ATIVIDADE 1 | Transcreva sem alterações as linhas dos registros a partir da que contém "Qu'est-ce que Crowfall ?" até a que contém "Quels sont les lots à remporter ?", incluindo as duas.

DOCUMENTO DE ORIGEM |

Os aniquilacionistas e a morte eterna em Mateus 25:46


Juízo Final


A paz do Senhor! Depois de abandonarem a ideia de que o termo "eterno" se refere apenas a um longo período de tempo, uma vez que ele também é aplicado paralelamente à vida, muitos aniquilacionistas passaram a adotar uma nova interpretação criativa para explicar a passagem em questão. Agora, admitem que o texto realmente se refere a um "castigo eterno", como está escrito, mas argumentam que esse castigo é eterno apenas em suas consequências. Para sustentar essa ideia, afirmam que o versículo estabelece um contraste em que a vida é o oposto do castigo, que eles interpretam como sinônimo de morte. Chegam até a advogar que, no original, o termo grego para “castigo” era entendido pelos antigos como morte. Assim, segundo essa interpretação, o texto seria entendido da seguinte forma:

"E irão estes para o castigo [morte] eterno(a), porém os justos, para a vida eterna."

Análise da suposta antítese 

Essa interpretação de Mateus 25:46, que defende ser o versículo uma antítese onde castigo é equivalente à morte, tem se tornado cada vez mais popular. Aqueles que defendem essa visão utilizam diversos exemplos de contrastes entre vida e morte, como:

"Quem obedece aos mandamentos preserva a sua vida, mas quem despreza os seus caminhos morrerá" (Provérbios 19:16)
"Quem permanece na justiça viverá, mas quem sai em busca do mal corre para a morte" (Provérbios 11:19)
"Porque, se viverdes segundo a carne, morrereis; mas, se pelo Espírito mortificardes as obras do corpo, vivereis" (Romanos 8:13).

No entanto, afirmar que Mateus 25:46 segue a mesma linha de pensamento é, no mínimo, uma simplificação que não faz justiça ao contexto e ao significado correto do texto.

ATIVIDADE 2 |
Responda às perguntas sobre o texto a respeito de Mateus 25:46:
(a) Segundo os aniquilacionistas, em que sentido o castigo é eterno?
(b) Que passagem de Romanos aparece entre os exemplos de contraste entre vida e morte?
(c) De que modo a interpretação que trata o versículo como antítese é descrita quanto à sua difusão?

INFORMAÇÕES EXIBIDAS |
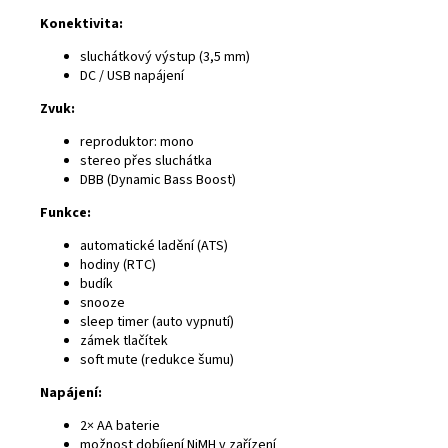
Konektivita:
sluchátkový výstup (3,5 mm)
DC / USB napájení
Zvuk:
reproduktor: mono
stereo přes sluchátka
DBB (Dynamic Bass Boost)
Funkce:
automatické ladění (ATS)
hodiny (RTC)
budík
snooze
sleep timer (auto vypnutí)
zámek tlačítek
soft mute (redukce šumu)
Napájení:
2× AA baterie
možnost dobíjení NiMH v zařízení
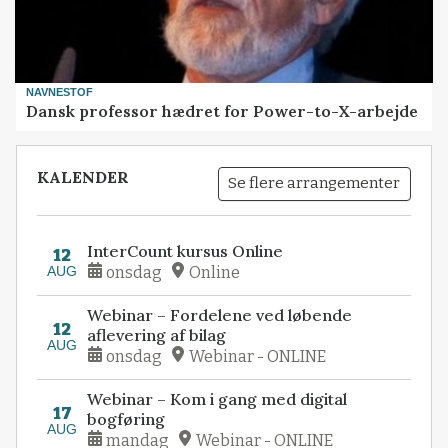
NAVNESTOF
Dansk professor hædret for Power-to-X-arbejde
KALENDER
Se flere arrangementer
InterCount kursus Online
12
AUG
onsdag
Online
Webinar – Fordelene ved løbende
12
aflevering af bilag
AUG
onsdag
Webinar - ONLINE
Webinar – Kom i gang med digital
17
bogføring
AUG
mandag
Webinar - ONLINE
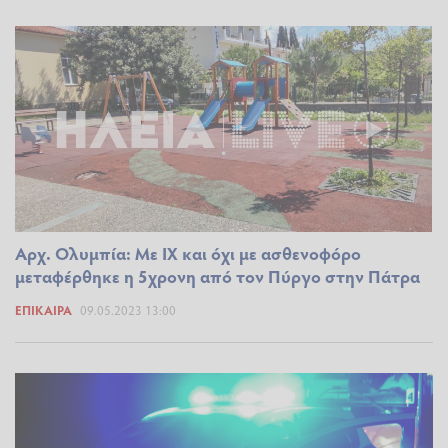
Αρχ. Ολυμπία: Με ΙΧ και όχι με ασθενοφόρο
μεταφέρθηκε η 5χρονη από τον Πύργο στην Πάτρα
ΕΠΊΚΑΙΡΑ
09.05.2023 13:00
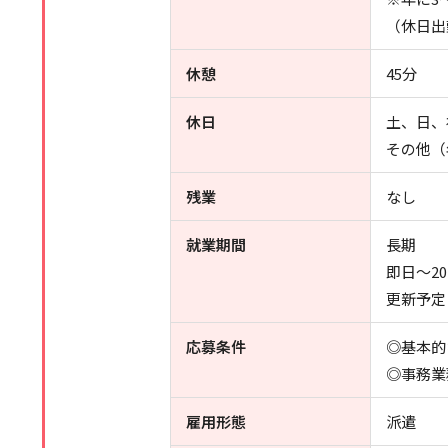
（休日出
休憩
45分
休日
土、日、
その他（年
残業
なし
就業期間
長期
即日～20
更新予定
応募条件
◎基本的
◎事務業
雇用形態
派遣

---

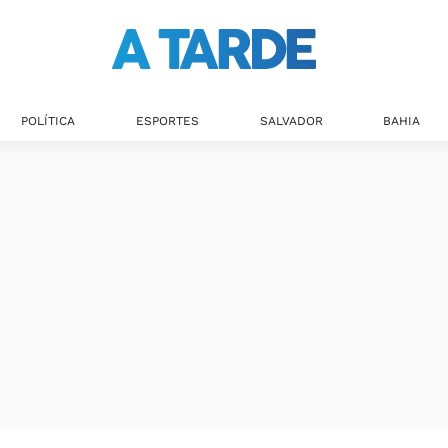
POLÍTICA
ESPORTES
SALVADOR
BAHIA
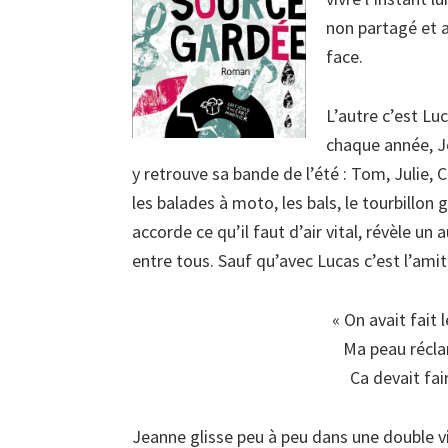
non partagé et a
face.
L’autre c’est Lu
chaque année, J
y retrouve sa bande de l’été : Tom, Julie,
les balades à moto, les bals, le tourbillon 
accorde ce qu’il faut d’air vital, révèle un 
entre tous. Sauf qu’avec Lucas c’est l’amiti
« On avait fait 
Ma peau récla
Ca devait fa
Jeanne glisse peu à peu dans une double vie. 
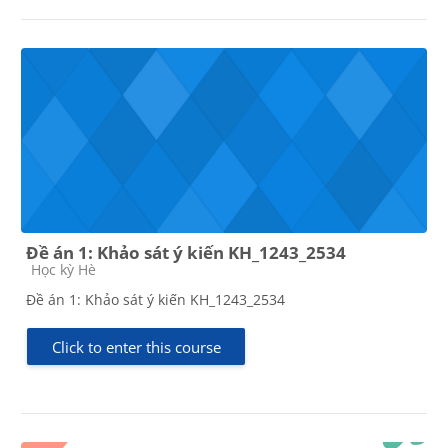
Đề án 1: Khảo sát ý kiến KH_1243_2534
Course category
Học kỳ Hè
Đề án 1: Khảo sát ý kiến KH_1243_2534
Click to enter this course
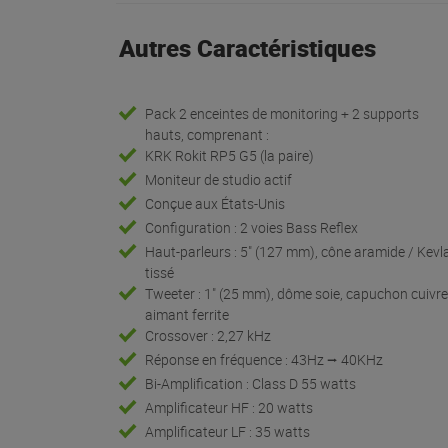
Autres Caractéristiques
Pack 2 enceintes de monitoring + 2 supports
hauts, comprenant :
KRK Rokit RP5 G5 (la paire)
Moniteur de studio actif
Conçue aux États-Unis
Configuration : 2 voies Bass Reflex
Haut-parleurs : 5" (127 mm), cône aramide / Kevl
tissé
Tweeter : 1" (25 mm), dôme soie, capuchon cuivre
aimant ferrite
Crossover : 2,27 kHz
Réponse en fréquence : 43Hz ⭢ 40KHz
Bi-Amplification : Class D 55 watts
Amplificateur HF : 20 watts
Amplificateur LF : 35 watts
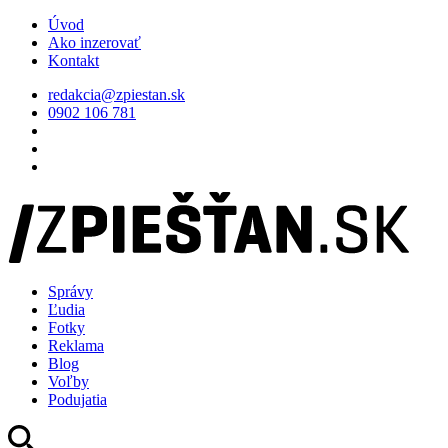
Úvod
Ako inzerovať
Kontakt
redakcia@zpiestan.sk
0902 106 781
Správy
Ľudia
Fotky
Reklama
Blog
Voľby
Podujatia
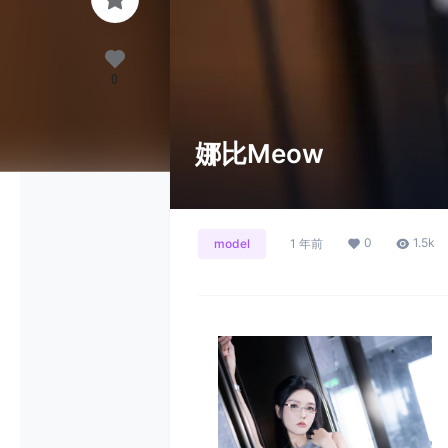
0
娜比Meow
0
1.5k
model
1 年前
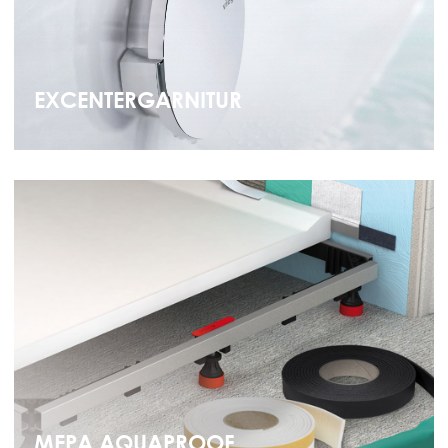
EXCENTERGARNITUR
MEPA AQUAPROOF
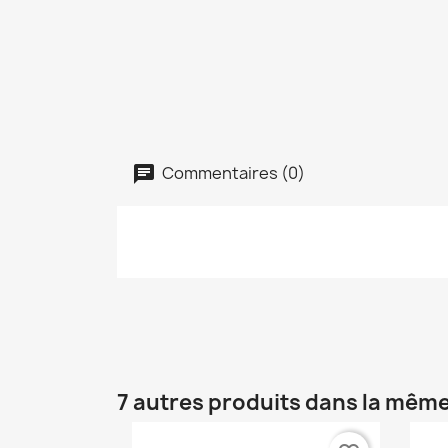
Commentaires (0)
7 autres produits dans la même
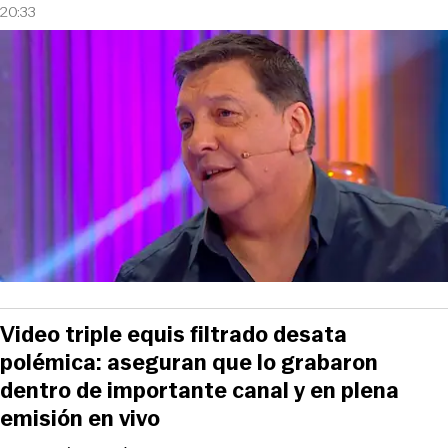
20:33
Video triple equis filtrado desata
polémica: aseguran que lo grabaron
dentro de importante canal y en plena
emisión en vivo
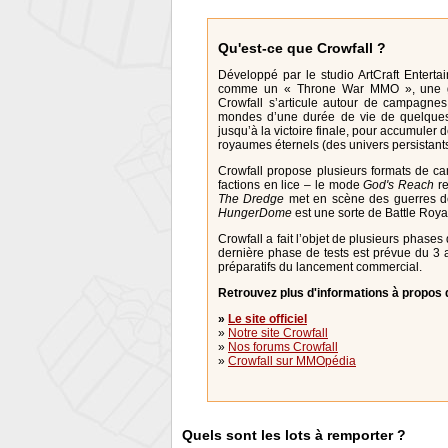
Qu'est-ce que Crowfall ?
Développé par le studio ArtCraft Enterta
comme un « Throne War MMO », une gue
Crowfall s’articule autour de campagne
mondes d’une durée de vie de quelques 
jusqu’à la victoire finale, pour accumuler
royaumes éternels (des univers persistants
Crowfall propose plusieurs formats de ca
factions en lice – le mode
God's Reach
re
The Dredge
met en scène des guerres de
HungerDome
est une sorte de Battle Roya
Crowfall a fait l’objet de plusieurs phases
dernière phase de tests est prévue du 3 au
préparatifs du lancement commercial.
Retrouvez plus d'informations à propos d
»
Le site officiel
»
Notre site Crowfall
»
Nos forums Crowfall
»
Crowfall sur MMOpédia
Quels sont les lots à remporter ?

RESULTADO DO EXERCÍCIO 1 |
Qu'est-ce que Crowfall ?
Développé par le studio ArtCraft Enterta
comme un « Throne War MMO », une gue
Crowfall s’articule autour de campagne
mondes d’une durée de vie de quelques 
jusqu’à la victoire finale, pour accumuler
royaumes éternels (des univers persistants
Crowfall propose plusieurs formats de ca
factions en lice – le mode
God's Reach
re
The Dredge
met en scène des guerres de
HungerDome
est une sorte de Battle Roya
Crowfall a fait l’objet de plusieurs phases
dernière phase de tests est prévue du 3 au
préparatifs du lancement commercial.
Retrouvez plus d'informations à propos d
»
Le site officiel
»
Notre site Crowfall
»
Nos forums Crowfall
»
Crowfall sur MMOpédia
Quels sont les lots à remporter ?

RESULTADO DO EXERCÍCIO 2 |
(a) Apenas em suas consequências.
(b) Romanos 8:13.
(c) Como cada vez mais popular.